Alıcı muhasebe soruları
Bir ortak yatırım anlaşması hazırladıktan sonra, geliştirici, yapının inşaatı sırasında iki tür faaliyet yürütmektedir. Nesnenin bir bölümünü kendisi için yaratır. Başka bir deyişle, geliştirici işletim sistemine sermaye yatırımları yapar. Tesisin ikinci kısmı, üçüncü bir tarafa daha sonra geri ödenebilir satış için inşa ediliyor. Bu durumda, bitmiş ürünler yaratma hakkında konuşabiliriz (taşınmaz da olsa). Muhasebe gerekliliklerini kesin olarak yerine getirirseniz, sabit kıymet yaratmanın maliyeti bilançoda yoğunlaştırılmalıdır. 08 ve ürünün imalat maliyeti - hesapta 20.
Bu arada, inşaat sürecinde böyle bir ayrım ancak teorik olarak yapılabilir. Uygulamada, böyle bir farklılaşma mümkün değildir, özellikle ortaklar hangi odaların kime gideceğine karar vermediğinde. Ayrıca, sözleşme hükümleri uyarınca, tesisin işletime alınması için izin alındıktan sonra tesis için tüm masrafların geliştirici tarafından kabul edilmesi sağlanabilir.
O zamana kadar, muhasebe kayıtları işi finanse etmek için transfer edilen tutarları yansıtacaktır. Bazı uzmanlara göre, bu fonlar bilançoda yansıtılmalıdır. 60.
Sonuç
Ortak yatırımlar da dahil olmak üzere çeşitli anlaşmaların yasal yapılanmaları, öncelikle KDV ödemekten kaçınmak için oluşturulmuştur. Durum SİZİ değiştirdi.Gelecekteki hedefin alım ve satım anlaşmalarındaki ortak yatırım anlaşmalarını yeniden nitelendirerek mahkeme, vergi makamlarına aslında geliştiricilerin ortaklarından aldıkları fonlarla bütçeyi yenileme fırsatı verdi. Bu arada, uzmanların dediği gibi, yapılan değişikliklerin hem KDV hem de kârdan yapılan indirimler gibi bu tür işlemlerden kaynaklanan sonuçları etkilediği görülmüştür.

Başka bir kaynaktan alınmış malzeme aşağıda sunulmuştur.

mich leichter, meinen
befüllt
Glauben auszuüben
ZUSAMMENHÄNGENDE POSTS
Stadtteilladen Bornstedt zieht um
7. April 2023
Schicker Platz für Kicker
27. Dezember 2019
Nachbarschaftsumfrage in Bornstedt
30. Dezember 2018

Ortak yatırım anlaşmalarının ana özelliği, geliştirici lehine alınan fonların mülkiyeti haline gelmemesidir. Onları kendi takdirine göre tasfiye etme hakkına sahip değildir, ancak bunları tesis inşaatına göndermekle yükümlüdür. Buna göre, alınan fon hedeflenmiştir. Vergi Kanunu normlarının anlamı dahilinde, bu fonlar kazançtan indirim tabanını değiştirmez ve KDV hesaplanırken dikkate alınmaz. Mevzuatın bu konuyu netleştirmesi gerektiği görünüyor.